Camera settings data:
##############################

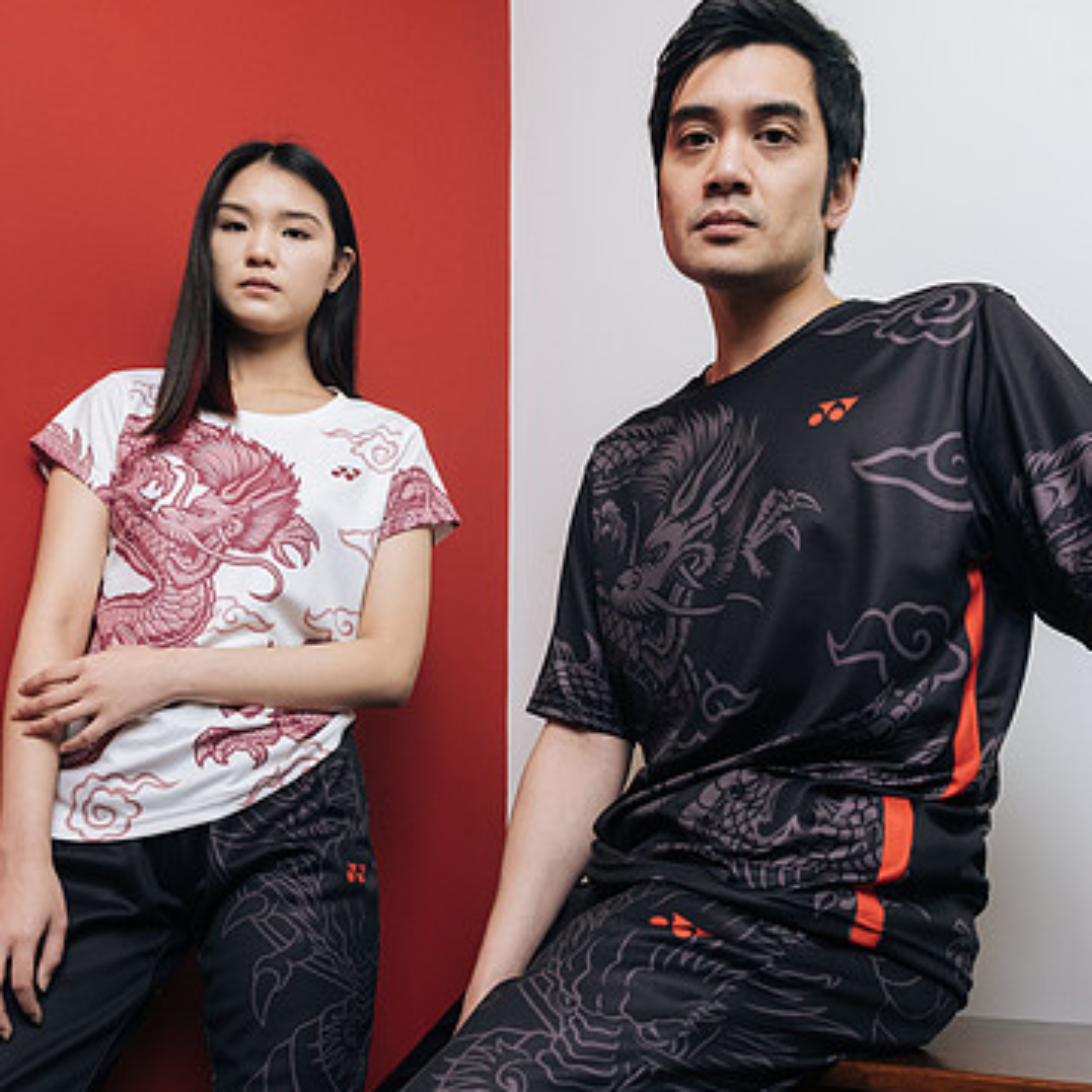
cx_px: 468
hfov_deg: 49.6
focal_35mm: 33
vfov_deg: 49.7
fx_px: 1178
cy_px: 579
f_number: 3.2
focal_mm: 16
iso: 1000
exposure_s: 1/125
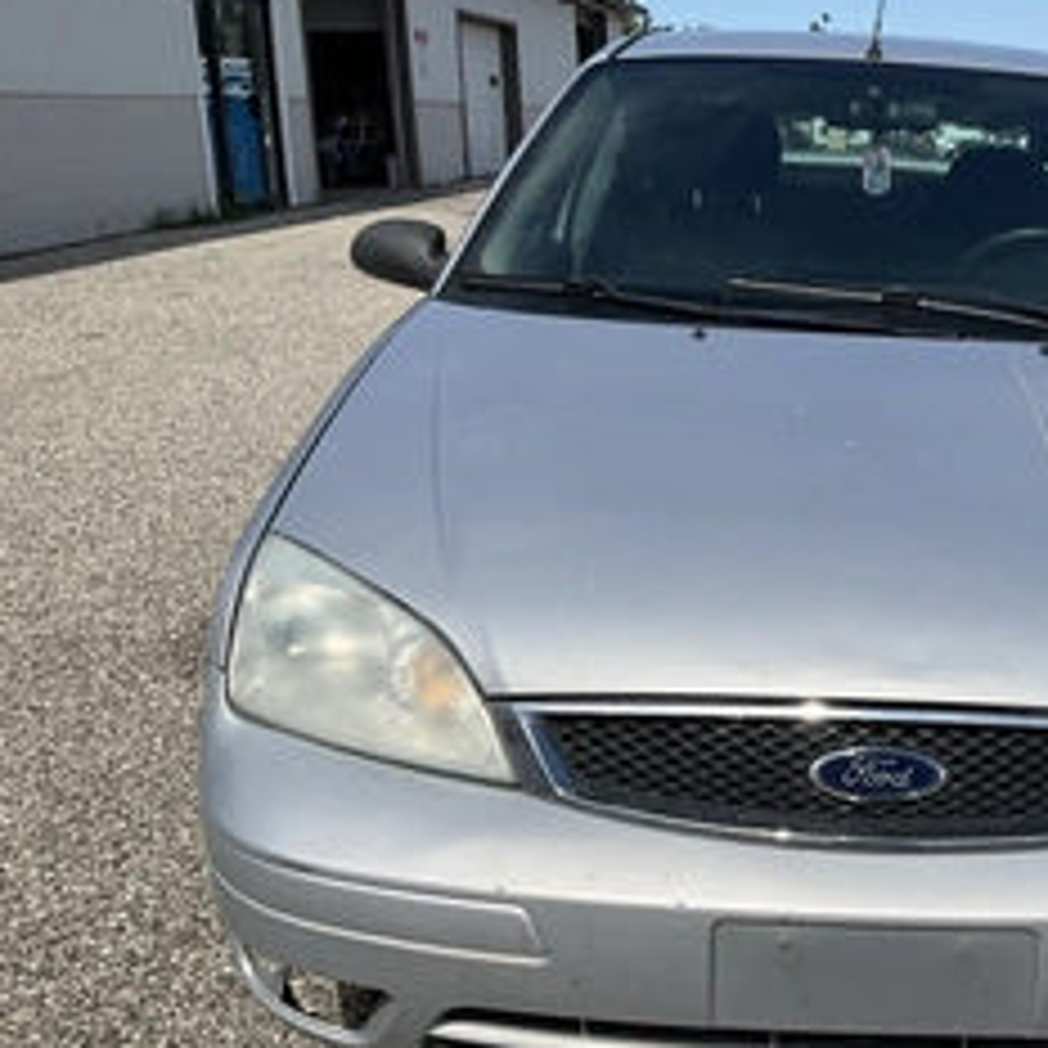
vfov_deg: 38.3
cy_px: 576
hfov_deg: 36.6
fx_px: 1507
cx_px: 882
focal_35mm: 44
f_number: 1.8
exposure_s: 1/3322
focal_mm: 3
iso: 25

##############################

Skip the images and set down the rest of the data unchanged.

cx_px: 468
hfov_deg: 49.6
focal_35mm: 33
vfov_deg: 49.7
fx_px: 1178
cy_px: 579
f_number: 3.2
focal_mm: 16
iso: 1000
exposure_s: 1/125
vfov_deg: 38.3
cy_px: 576
hfov_deg: 36.6
fx_px: 1507
cx_px: 882
focal_35mm: 44
f_number: 1.8
exposure_s: 1/3322
focal_mm: 3
iso: 25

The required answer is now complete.